Ce mois-ci, côté numérique, on picore sur Phylacterium : plein de petites news, un focus sur la réalité virtuelle en réponse à un article de BDZ Mag, et des tas d’oeuvres à lire. En mai, fait ce qu’il te plaît…

La revue du mois : achats et accès aux livres numériques, remise de prix et adaptation Turbomédiatique

On commence la revue du mois par l’actualité d’Izneo. Si j’étais mauvaise langue, je dirais que leur service de comm fait tout pour qu’il y ait une actualité tous les mois, même à l’importance limitée. Ce mois-ci, la nouvelle est liée à l’abonnement Izneo pour les bibliothèques. Souvenez-vous : jusqu’à présent, les abonnements de bandes dessinées numériques pour bibliothèques publiques étaient très limités puisqu’ils ne permettaient qu’une lecture « dans les murs » (et encore, avec des quotas). Tout ça, vous l’aurez deviné, par crainte du méchant « piratage. Il semblerait que les choses évoluent avec l’annonce d’un abonnement dit « premium » (sic) qui permettrait, tenez-vous bien… la lecture nomade ! Un lecteur pourrait emprunter une bande dessinée numérique dans sa bibliothèque et la lire chez lui. Ironie mise à part, les mentalités des éditeurs évoluent… lentement… dans le bon sens, celui de la diffusion…

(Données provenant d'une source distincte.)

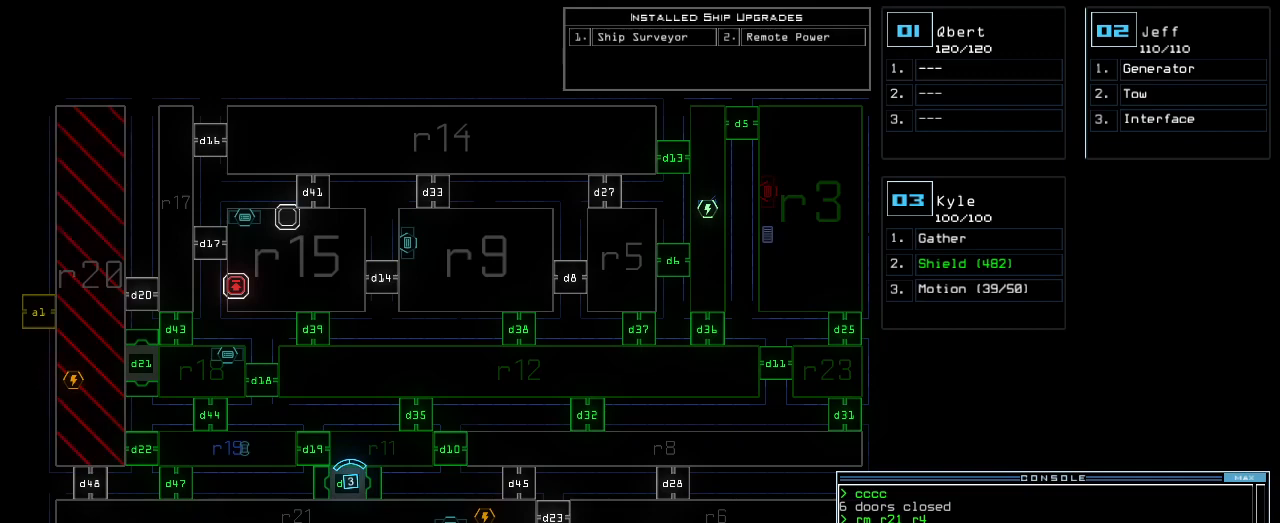
{"keys": [], "events": []}
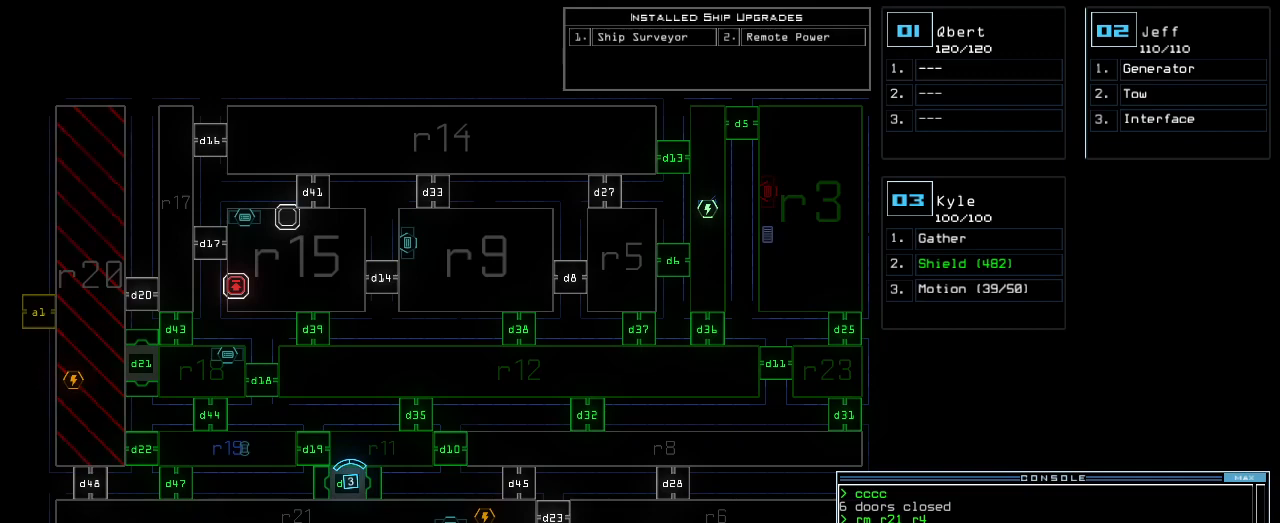
{"keys": [], "events": []}
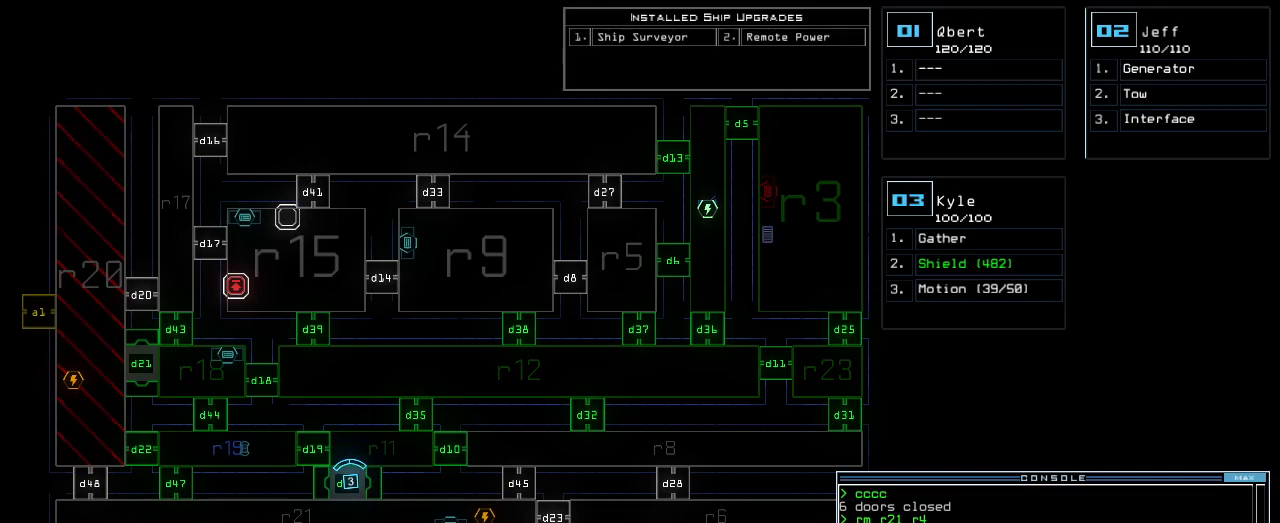
{"keys": [], "events": []}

Pour être honnête, une autre nouvelle concernant Izneo pourrait expliquer cette libéralité inédite, et cette fois on ne peut pas dire que la comm de l’entreprise ait vraiment été maîtrisée. Actualitté a révélé que, lors d’une audition de la Commission Européenne sur la notion de « licence globale » pour la rémunération des oeuvres numériques, le député Hervé Gaymard, par ailleurs membre du Conseil d’Administration de Dargaud, a laissé entendre qu’Izneo n’était « pas un franc succès ». D’où peut-être, face à l’insuccès, l’idée d’élargir le public en se servant des bibliothèques comme « caisse de résonance ». Au-delà de l’anecdote amusante et un peu ridicule pour Izneo, ce que révèle cette sortie est la difficulté d’avoir des informations sur la diffusion de la bande dessinée numérisée. Autant on peut avoir accès à des chiffres de tirages pour l’imprimé, autant les chiffres des plateformes numériques restent secrets (hors nombre de titres). Même le rapport Ratier n’arrive pas à avoir des statistiques… Pourtant, après plus de cinq ans d’expérimentations, il serait vraiment intéressant de savoir où en est, économiquement parlant, l’offre légale de bande dessinée numérique… Si certains de mes lecteurs ont des pistes…

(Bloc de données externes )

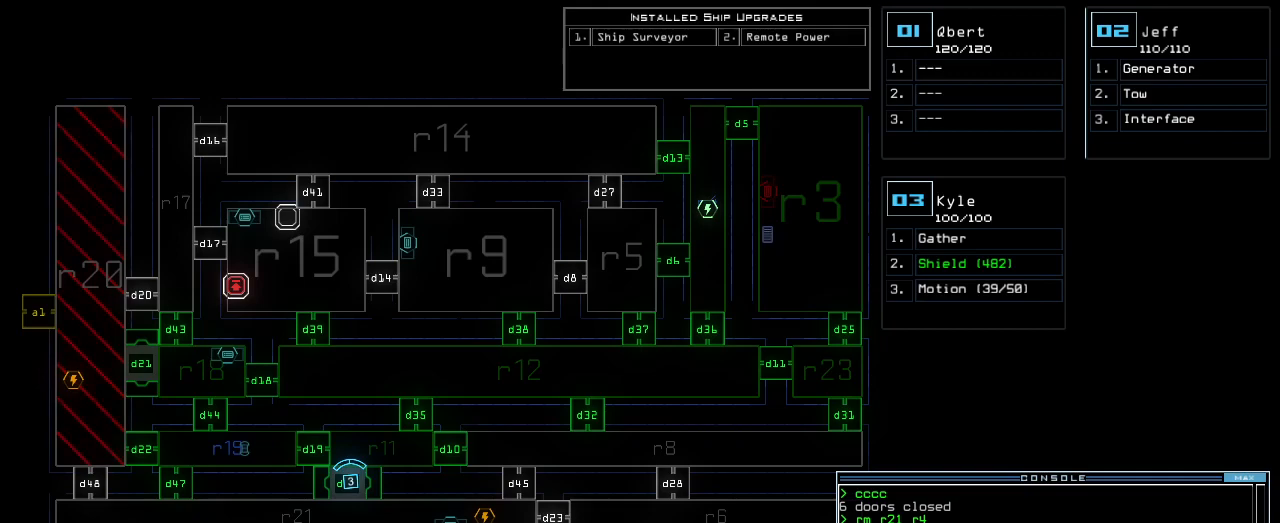
{"keys": [], "events": []}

Je reste brièvement dans le domaine de l’offre numérisée avec une annonce légale cette fois, via le toujours bien informé Aldus : nos sénateurs sont en train de légiférer sur la question de la territorialité de la lecture numérique. Est-ce normal de ne pas pouvoir lire des livres numériques sur des plateformes françaises quand on est à l’étranger ? A travers un amendement à la loi sur le prix unique du livre numérique, les dispositifs de territorialité seraient rendu illégaux. Bon… Cela ne concerne encore que l’offre numérisée et le livre dit « homothétique ».

 

Alors venons-en à la création, maintenant, pour évoquer la remise de différents prix. Dans un récent article sur les Eisner Awards je déplorais l’absence de prix de la bande dessinée numérique en France. Heureusement, les américains sont là pour récompenser nos créateurs français.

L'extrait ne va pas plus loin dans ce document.